# James Begg on the U.S. Constitution



## Reformed Covenanter (Apr 23, 2020)

[T]he revolt in America, which, with all its justice and advantages, was also connected with a complete exclusion of all acknowledgment of God from the new constitution. 

_The Scotsman_, 13 July 1880.

Reactions: Like 5 | Amen 1 | Sad 1


----------



## bookslover (Apr 26, 2020)

Somewhat related: Samuel Johnson believed that the colonists had no right to rebel against Britain, and was not impressed with their cries of "no taxation without representation." In fact, he wrote an answering pamphlet called "Taxation No Tyranny."

He also believed that at least some of the colonists were hypocrites: "Why do we hear the loudest yelps for freedom from the drivers of Negros?"

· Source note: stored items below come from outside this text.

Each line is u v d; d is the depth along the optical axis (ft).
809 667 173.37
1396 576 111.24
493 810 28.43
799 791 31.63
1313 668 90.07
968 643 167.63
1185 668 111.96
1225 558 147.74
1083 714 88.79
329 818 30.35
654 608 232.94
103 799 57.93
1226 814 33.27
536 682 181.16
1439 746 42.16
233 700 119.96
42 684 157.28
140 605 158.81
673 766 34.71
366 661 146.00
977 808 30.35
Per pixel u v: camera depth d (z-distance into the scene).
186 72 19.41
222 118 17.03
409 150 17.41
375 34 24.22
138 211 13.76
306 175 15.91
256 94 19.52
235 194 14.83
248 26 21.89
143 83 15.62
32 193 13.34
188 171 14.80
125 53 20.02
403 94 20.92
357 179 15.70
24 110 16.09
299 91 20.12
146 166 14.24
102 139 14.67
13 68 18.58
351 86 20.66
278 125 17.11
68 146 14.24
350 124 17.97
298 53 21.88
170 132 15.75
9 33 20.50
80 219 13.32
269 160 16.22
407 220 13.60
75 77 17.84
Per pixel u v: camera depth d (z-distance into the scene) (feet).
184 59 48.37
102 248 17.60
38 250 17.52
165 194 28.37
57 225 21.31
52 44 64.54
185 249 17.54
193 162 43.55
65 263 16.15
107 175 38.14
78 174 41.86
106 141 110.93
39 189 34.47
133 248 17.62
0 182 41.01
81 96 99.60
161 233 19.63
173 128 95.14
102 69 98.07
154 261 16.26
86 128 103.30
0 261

Of course, Johnson was a High Tory.

Reactions: Like 1


----------



## Andrew35 (Apr 26, 2020)

bookslover said:


> Somewhat related: Samuel Johnson believed that the colonists had no right to rebel against Britain, and was not impressed with their cries of "no taxation without representation." In fact, he wrote an answering pamphlet called "Taxation No Tyranny."
> 
> He also believed that at least some of the colonists were hypocrites: "Why do we hear the loudest yelps for freedom from the drivers of Negros?"
> 
> Of course, Johnson was a High Tory.


I've always been a big Johnson fan. And I don't, ah... disagree with his views here. Necessarily... 

"God save the Qu--"...

OK, I'll stop.


----------



## Stephen L Smith (Apr 26, 2020)

Andrew35 said:


> "God save the Qu--"...


This New Zealander can finish the sentence and be constitutionally correct

Reactions: Like 1


----------